Paris in the early 20th century saw the growth of a new art form called surrealism. Both a formal movement and a spiritual orientation, surrealism embraced ethics and politics as well as the arts. Surrealist artists sought to create a medium that liberated the subconscious mind, making use of automatism, paranoia or the exploration of dreams.
While surrealist art no longer shocks viewers, as it did decades ago, many works neverthless still today pack a powerful visual punch.
One such piece is Victor Brauner’s confronting sculpture, Loup-table (wolf-table) 1939, 1947, which comprises a wooden work table with a taxidermied snarling fox head, turning around as if to bite its own tail (below which hang furry testicles).

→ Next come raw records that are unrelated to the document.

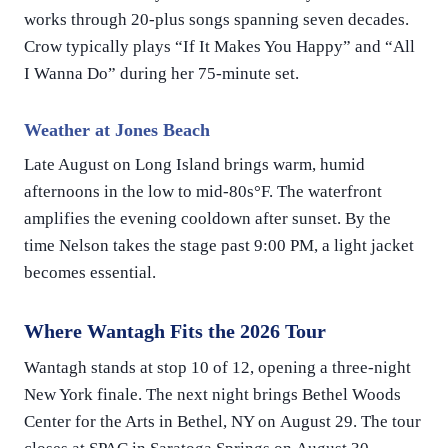
works through 20-plus songs spanning seven decades.
Crow typically plays “If It Makes You Happy” and “All
I Wanna Do” during her 75-minute set.
Weather at Jones Beach
Late August on Long Island brings warm, humid
afternoons in the low to mid-80s°F. The waterfront
amplifies the evening cooldown after sunset. By the
time Nelson takes the stage past 9:00 PM, a light jacket
becomes essential.
Where Wantagh Fits the 2026 Tour
Wantagh stands at stop 10 of 12, opening a three-night
New York finale. The next night brings Bethel Woods
Center for the Arts in Bethel, NY on August 29. The tour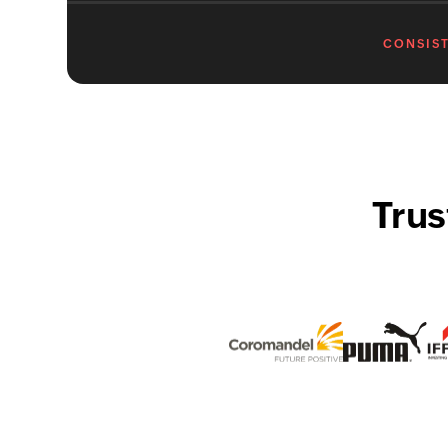
CONSIST
Trus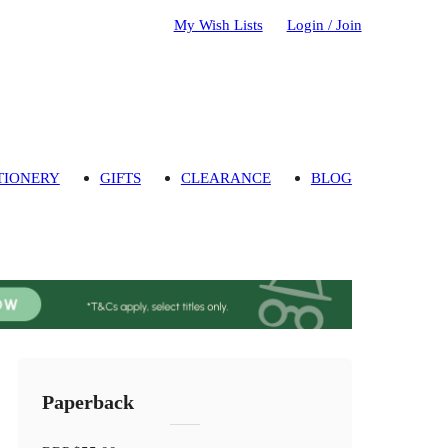
My Wish Lists
Login / Join
TIONERY
GIFTS
CLEARANCE
BLOG
Paperback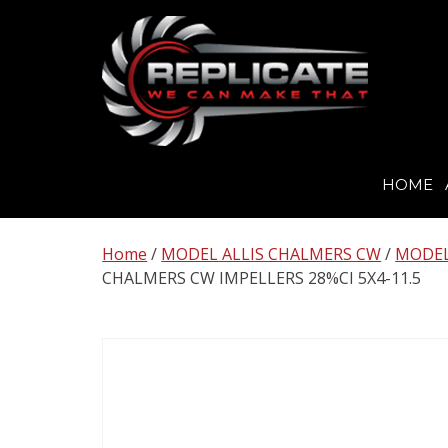
HOME
Skip
to
Home
/
MODEL ALLIS CHALMERS CW
/
MODEL
content
CHALMERS CW IMPELLERS 28%CI 5X4-11.5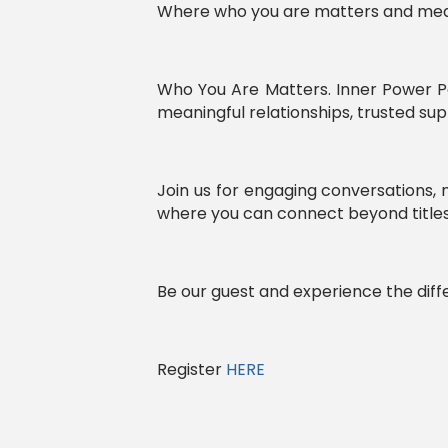
Where who you are matters and mean
Who You Are Matters. Inner Power P
meaningful relationships, trusted s
Join us for engaging conversations
where you can connect beyond titles 
Be our guest and experience the diff
Register
HERE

The relations of the machine-made and nature, sex and death, are startlingly brought together in the foxy assemblage. It perfectly demonstrates the surprise effects created by the surrealist method of bringing together incongruous objects to create new entities and transform familiar ones.
More strangely dreamlike and enigmatic is the exhibition’s poster image: Magritte’s painting Le marches de l’ete (The summer steps) 1938 which shows a headless fragmented female torso in a landscape metamorphosing into blocks.

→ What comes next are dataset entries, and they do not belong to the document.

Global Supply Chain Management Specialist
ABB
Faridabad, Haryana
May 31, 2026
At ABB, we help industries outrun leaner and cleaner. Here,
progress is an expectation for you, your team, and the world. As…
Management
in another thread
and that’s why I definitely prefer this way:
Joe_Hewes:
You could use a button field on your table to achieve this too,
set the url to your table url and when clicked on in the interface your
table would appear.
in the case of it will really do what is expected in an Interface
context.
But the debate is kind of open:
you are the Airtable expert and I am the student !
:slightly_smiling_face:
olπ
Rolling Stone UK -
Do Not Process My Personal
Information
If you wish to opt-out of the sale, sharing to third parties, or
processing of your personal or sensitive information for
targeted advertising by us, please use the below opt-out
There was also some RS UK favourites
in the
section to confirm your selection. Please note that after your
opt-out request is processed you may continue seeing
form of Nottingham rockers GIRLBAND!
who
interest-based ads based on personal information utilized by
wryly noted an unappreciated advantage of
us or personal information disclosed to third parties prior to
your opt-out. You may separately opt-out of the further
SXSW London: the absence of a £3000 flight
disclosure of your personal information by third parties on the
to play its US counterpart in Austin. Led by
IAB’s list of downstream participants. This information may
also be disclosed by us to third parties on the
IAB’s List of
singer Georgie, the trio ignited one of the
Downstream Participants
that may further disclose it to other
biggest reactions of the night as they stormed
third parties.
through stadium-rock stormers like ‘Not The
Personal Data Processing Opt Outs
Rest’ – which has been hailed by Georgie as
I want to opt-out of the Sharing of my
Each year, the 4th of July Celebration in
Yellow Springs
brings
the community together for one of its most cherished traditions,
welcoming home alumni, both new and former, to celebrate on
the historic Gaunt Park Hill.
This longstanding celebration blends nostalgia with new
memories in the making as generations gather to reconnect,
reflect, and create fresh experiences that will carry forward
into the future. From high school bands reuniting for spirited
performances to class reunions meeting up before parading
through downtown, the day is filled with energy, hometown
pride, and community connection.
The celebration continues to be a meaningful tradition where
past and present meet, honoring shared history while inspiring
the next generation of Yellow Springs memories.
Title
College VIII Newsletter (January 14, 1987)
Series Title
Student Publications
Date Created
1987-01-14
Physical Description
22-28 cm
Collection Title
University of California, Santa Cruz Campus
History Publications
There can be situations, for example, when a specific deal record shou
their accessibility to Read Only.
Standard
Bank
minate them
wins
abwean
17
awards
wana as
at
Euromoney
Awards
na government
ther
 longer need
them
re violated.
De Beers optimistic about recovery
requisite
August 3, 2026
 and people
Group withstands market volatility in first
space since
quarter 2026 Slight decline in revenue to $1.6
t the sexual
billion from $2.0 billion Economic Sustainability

Rene Magritte (1898-1967), also represented in the show with a painting of boots metamorphosing into feet, was a wonderful inventor of images. Yet, fascinatingly, for a man whose head was evidently stuffed with very strange visions he outwardly lived a very bourgeois, highly respectable married life in a Brussels suburb.
Magritte was said to have scorned artistic airs, wore a bowler hat and painted his canvases not on an easel but flat on his kitchen table. The bowler was not, as might be expected, part of a stock-in-trade public persona like Dali’s big moustache. Rather, Magritte wore a bowler because it matched the rest of his quiet clothes and his middle-class background as the son of commercial parents.